Sermons

Summary: St. Gregory of Nyssa, and other Fathers of the Church, teach that the glory of the Father and the Son is the Holy Spirit, who is love. The glory we are given is the Holy Spirit who enables us to image Christ in our world.

Thursday of the 7th Week of Easter 2018

St. Paschal Baylon

The prayer of Jesus we just heard from St. John is part of the High Priestly Prayer Our Lord offered at the Last Supper. If you look carefully at it, you might call it the first Eucharistic Prayer, and here you find Christ offering His life for the unity of the Church. Those who believe in Jesus the Christ are to be one with Him and therefore united with each other.

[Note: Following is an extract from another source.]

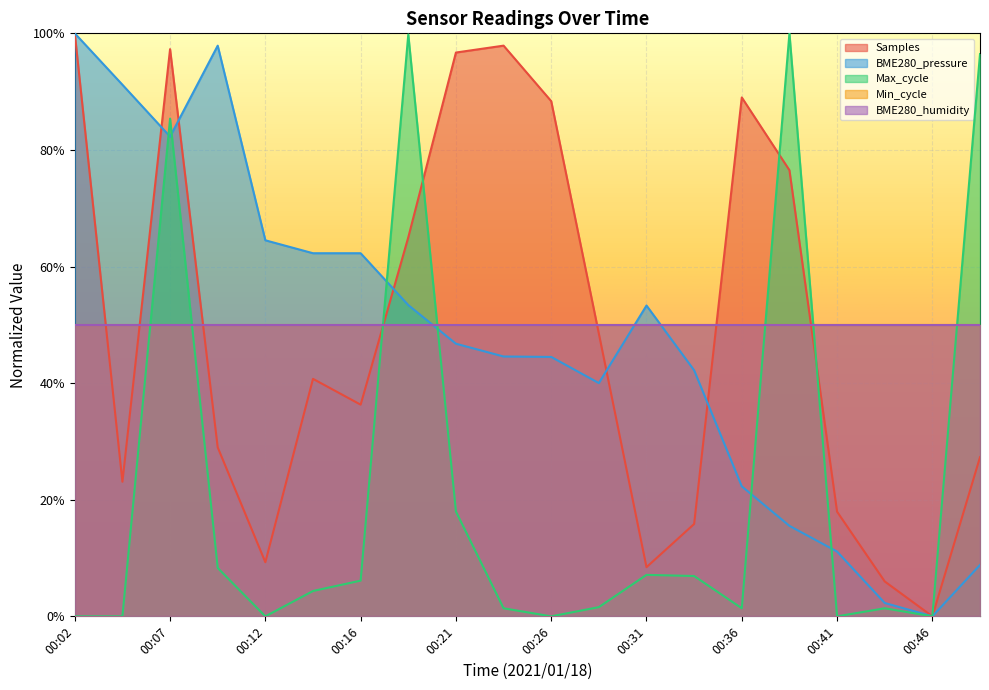

What is the total value across all series at 00:38?

1.9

And we are united, we see here, by the glory given to us by Christ. It is the same glory the Son received from the Father.

What is that glory? There’s two ways to look at it, and they are really one as well. St. Gregory of Nyssa, and other Fathers of the Church, teach that the glory of the Father and the Son is the Holy Spirit, who is love. The glory we are given is the Holy Spirit who enables us to image Christ in our world. The love that is the Holy Spirit binds us together and energizes us to witness the Gospel to each other and to those who do not know Christ. The Holy Spirit calms our spirits when we are angry with another disciple. The Holy Spirit gives us words of encouragement to share with someone who is down. And the Holy Spirit gives us gifts for the building up of the Church–gifts of healing, prayer, prophecy, teaching, and so many others.

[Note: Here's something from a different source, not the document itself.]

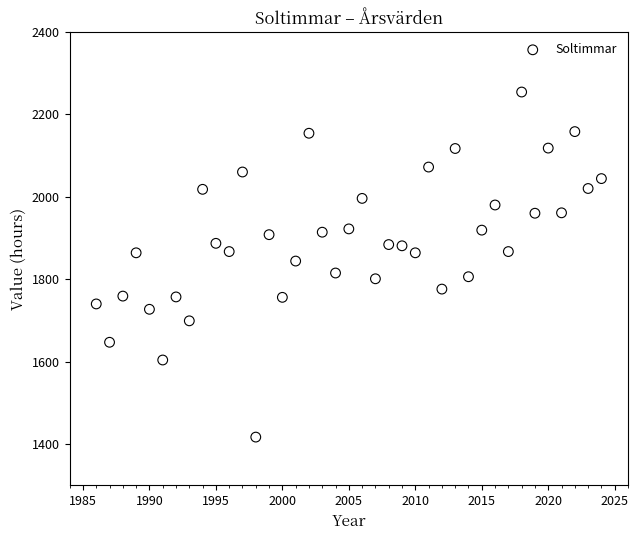

What is the range of Y values (max minus min)?

837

But the second glory is the tough one. It’s the other side of the Christian life–suffering and pain. This life is full of physical and mental and moral challenges. What is the picture of Jesus ruling gloriously from His throne? It is His crucifixion. When we suffer, either by ourselves or for others, we are most one with Christ. When we are in pain, then our only consolation is the pain Jesus suffered, and suffers with us and in us. That suffering also unites us with all our brothers and sisters who suffer, those who are sick, or persecuted, or who have lost someone very dear to them. And it is the Holy Spirit who binds us together in those times, and that, too, is glory.

Here we share the communion of Christ. The Blessed Sacrament is God’s way of being present in glory, but in the glory of the sacrifice of Calvary. God transforms us through His action in our reception of Holy Communion. St. Paul told the Corinthians “For whenever you eat this bread and drink this cup, you proclaim the Lord’s death until he comes.”

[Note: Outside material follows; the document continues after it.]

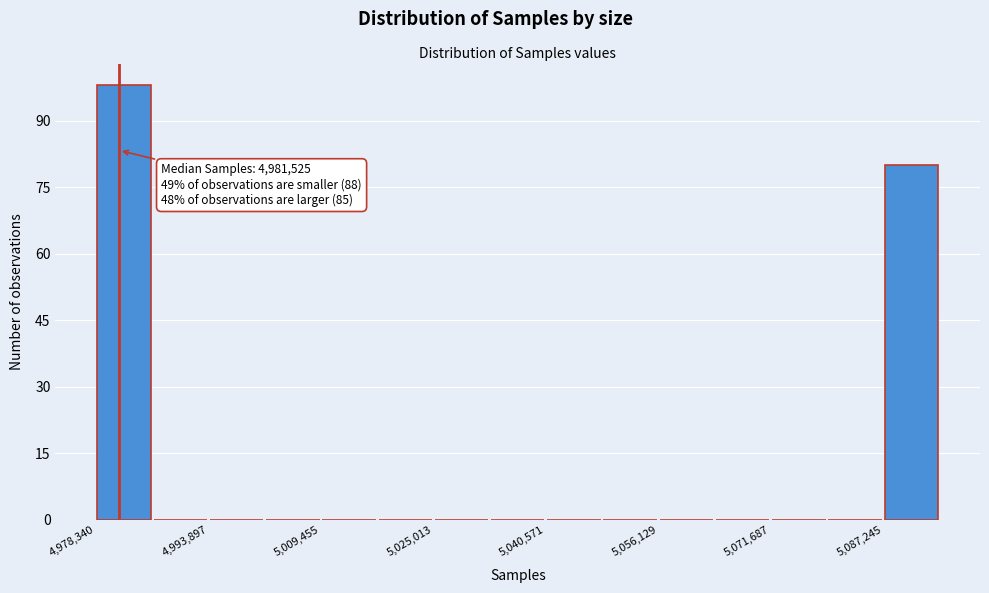

Around what value on the x-axis is the tallest bar? Give the approximate position of its centre, as read against the axis.

4982000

Looking back at the sixteenth century, we come upon the saint we commemorate today, St. Paschal Baylon. His very name connects to the sacred triduum–the Paschal three days we recently celebrated. His name also commemorates his birth on the Feast of Pentecost. The hagiography tells us that he was devoted to the Blessed Sacrament even as a little baby. “Each time his mother carried him to the Church he kept on looking at the Blessed Sacrament. His parents once feared he was kidnaped after he was lost but found him climbing the altar steps on his knees so that he could see the tabernacle.” A legend tells us that his first words were Jesús and María.

Pascal was a poor peasant who worked in the fields, but he longed to learn the Faith. In his early life he would carry a book with him and beg passers by to teach him the alphabet and read to him. Later he would read to others about the Faith. He joined the Reformed Franciscans at the age of 24 but remained a lay Franciscan so he could serve in the menial tasks of the community. “He chose to live in poor monasteries because he said: ‘I was born poor and am resolved to die in poverty and penance’. His jobs included serving as a cook and porter as well as the gardener and the official beggar who went around asking for alms. He lived this life in contemplation and silent meditation and often did this as he worked. He was a contemplative and had frequent ecstatic visions. He would spend the night before the altar in silence during some nights to commune with God and to meditate on the faith. But he also shrugged off those notions of him gaining a reputation coming from that pious nature.”

In 1576 he was sent to France to preach to the Protestants about the Real Presence of Christ in the Eucharist, but he was almost killed by a Huguenot mob driving him out. He practiced great austerity until his death in 1592. His tomb in Spain became an immediate place of pilgrimage. Miracles were reported; within a hundred years he was canonized. “Pope Leo XIII proclaimed the saint as the ‘seraph of the Eucharist’ as well as the patron of Eucharistic congresses and affiliated associations.” Let’s ask him to help us deepen our appreciation of the Blessed Sacrament.